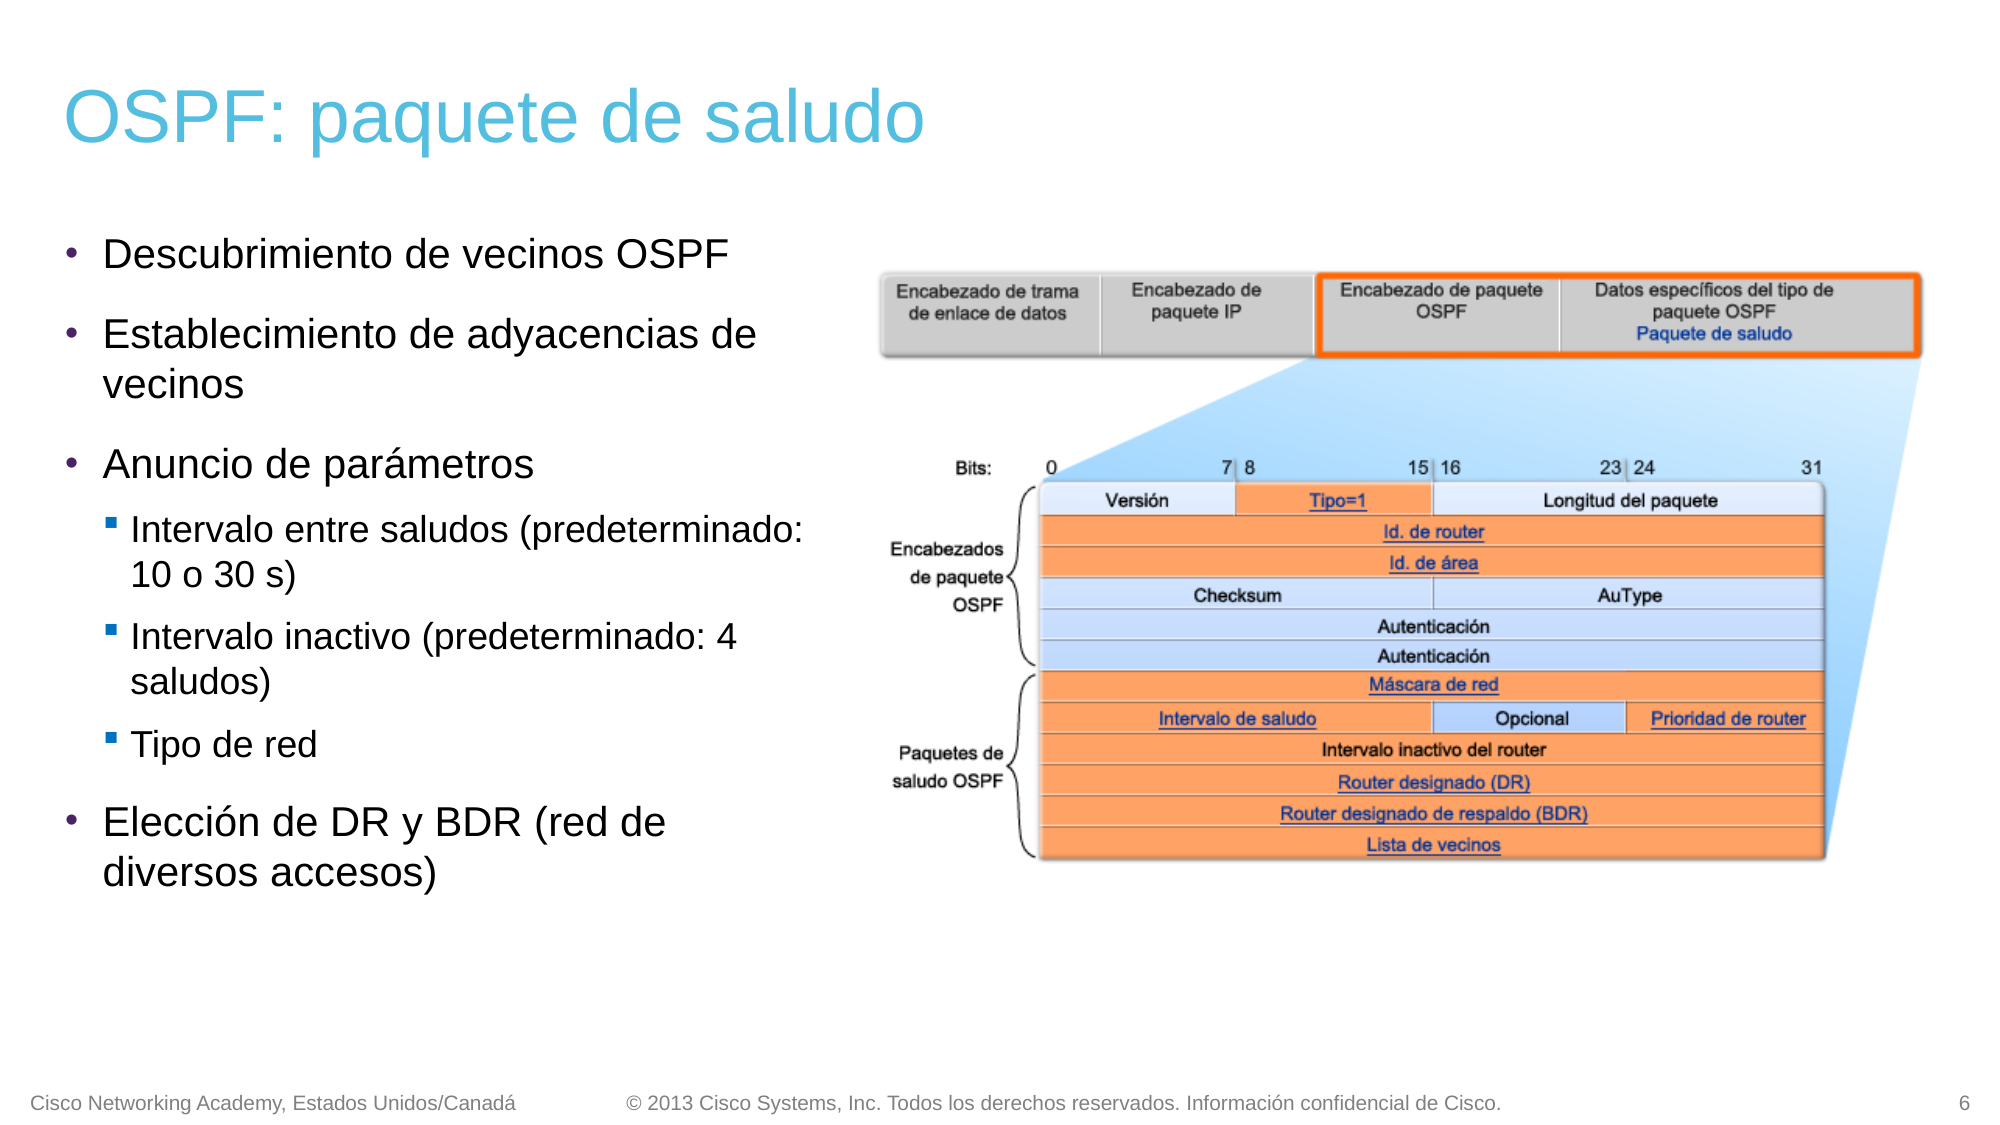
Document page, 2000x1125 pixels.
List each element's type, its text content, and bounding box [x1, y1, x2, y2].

title OSPF: paquete de saludo [50, 27, 1929, 165]
list Descubrimiento de vecinos OSPF Establecimiento de adyacencias de vecinos Anuncio de parámetros Intervalo entre saludos (predeterminado: 10 o 30 s) Intervalo inactivo (predeterminado: 4 saludos) Tipo de red Elección de DR y BDR (red de diversos accesos) [50, 219, 842, 1035]
picture [874, 258, 1928, 867]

* * * * * * *

WHAT IS REQUIRED: If an entry contains a picture, skip the picture and reproduce everything else exactly.

OUTPUT BELOW:
Document page, 2000x1125 pixels.
List each element's type, its text content, and bounding box [x1, y1, x2, y2].

title OSPF: paquete de saludo [50, 27, 1929, 165]
list Descubrimiento de vecinos OSPF Establecimiento de adyacencias de vecinos Anuncio de parámetros Intervalo entre saludos (predeterminado: 10 o 30 s) Intervalo inactivo (predeterminado: 4 saludos) Tipo de red Elección de DR y BDR (red de diversos accesos) [50, 219, 842, 1035]
picture [874, 258, 1928, 867]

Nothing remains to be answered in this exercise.